Sierra Leone President Julius Maada Bio attends at the fifty-sixth ordinary session of the Economic Community of West African States in Abuja on December 21, 2019. (Photo by Kola SULAIMON / AFP)

The Electoral Commission of Sierra Leone (ECSL) has announced its plans to adopt the proportional representation voting system, the president has decreed.

The main opposition, All People’s Congress (APC) party has kicked against it, and it is considering a legal challenge, according to representative Sidi Yahya Tunis, who called the president’s decision “ill-advised”.

In 1996, when multiparty democracy was reintroduced and with the civil war raging at the time, the country conducted its parliamentary elections under a proportional representation system.

Parliamentarians got elected based on the percentage of the popular vote secured by their parties nationwide, so long they got more than 5%.

In 2008, Sierra Leone introduced single-member constituencies with MPs elected on a -first-past-the-post basis.

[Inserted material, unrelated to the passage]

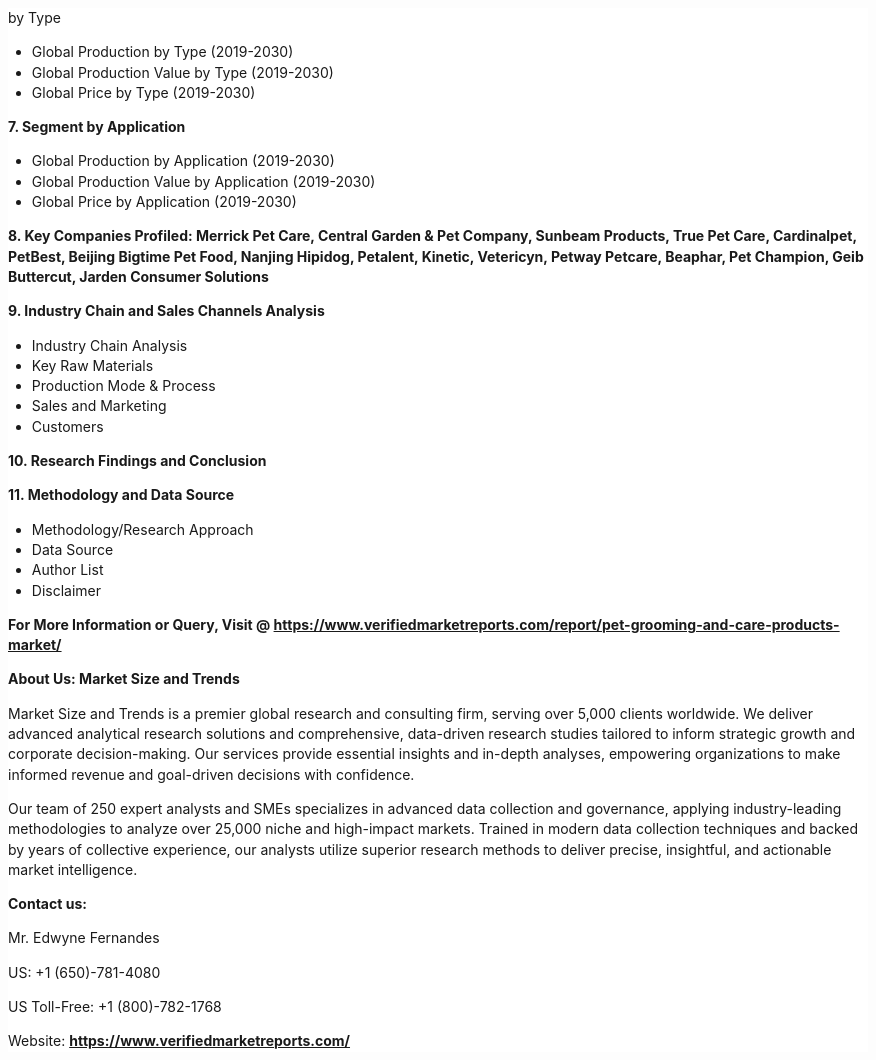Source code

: by Type</strong></p><ul><li>Global Production by Type (2019-2030)</li><li>Global Production Value by Type (2019-2030)</li><li>Global Price by Type (2019-2030)</li></ul><p><strong>7. Segment by Application</strong></p><ul><li>Global Production by Application (2019-2030)</li><li>Global Production Value by Application (2019-2030)</li><li>Global Price by Application (2019-2030)</li></ul><p><strong>8. Key Companies Profiled: Merrick Pet Care, Central Garden & Pet Company, Sunbeam Products, True Pet Care, Cardinalpet, PetBest, Beijing Bigtime Pet Food, Nanjing Hipidog, Petalent, Kinetic, Vetericyn, Petway Petcare, Beaphar, Pet Champion, Geib Buttercut, Jarden Consumer Solutions</strong></p><p><strong>9. Industry Chain and Sales Channels Analysis</strong></p><ul><li>Industry Chain Analysis</li><li>Key Raw Materials</li><li>Production Mode &amp; Process</li><li>Sales and Marketing</li><li>Customers</li></ul><p><strong>10. Research Findings and Conclusion</strong></p><p><strong>11. Methodology and Data Source</strong></p><ul><li>Methodology/Research Approach</li><li>Data Source</li><li>Author List</li><li>Disclaimer</li></ul></p><p><strong>For More Information or Query, Visit @ <a href="https://www.verifiedmarketreports.com/report/pet-grooming-and-care-products-market/">https://www.verifiedmarketreports.com/report/pet-grooming-and-care-products-market/</a></strong></p><p><strong>About Us: Market Size and Trends</strong></p><p>Market Size and Trends is a premier global research and consulting firm, serving over 5,000 clients worldwide. We deliver advanced analytical research solutions and comprehensive, data-driven research studies tailored to inform strategic growth and corporate decision-making. Our services provide essential insights and in-depth analyses, empowering organizations to make informed revenue and goal-driven decisions with confidence.</p><p>Our team of 250 expert analysts and SMEs specializes in advanced data collection and governance, applying industry-leading methodologies to analyze over 25,000 niche and high-impact markets. Trained in modern data collection techniques and backed by years of collective experience, our analysts utilize superior research methods to deliver precise, insightful, and actionable market intelligence.</p><p><strong>Contact us:</strong></p><p>Mr. Edwyne Fernandes</p><p>US: +1 (650)-781-4080</p><p>US Toll-Free: +1 (800)-782-1768</p><p>Website: <strong><a href="https://www.verifiedmarketreports.com/">https://www.verifiedmarketreports.com/</a></strong></p>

Making the announcement on Friday, the electoral commissioner Mohamed Konneh said the decision to go back to the earlier PR system followed a presidential directive in line with the country’s constitution.

He said because the country’s constituency boundaries had expired and could not be re-drawn within the constitutionally stated period ahead of the next election “the boundary delimitation exercise which had commenced is halted with immediate effect”.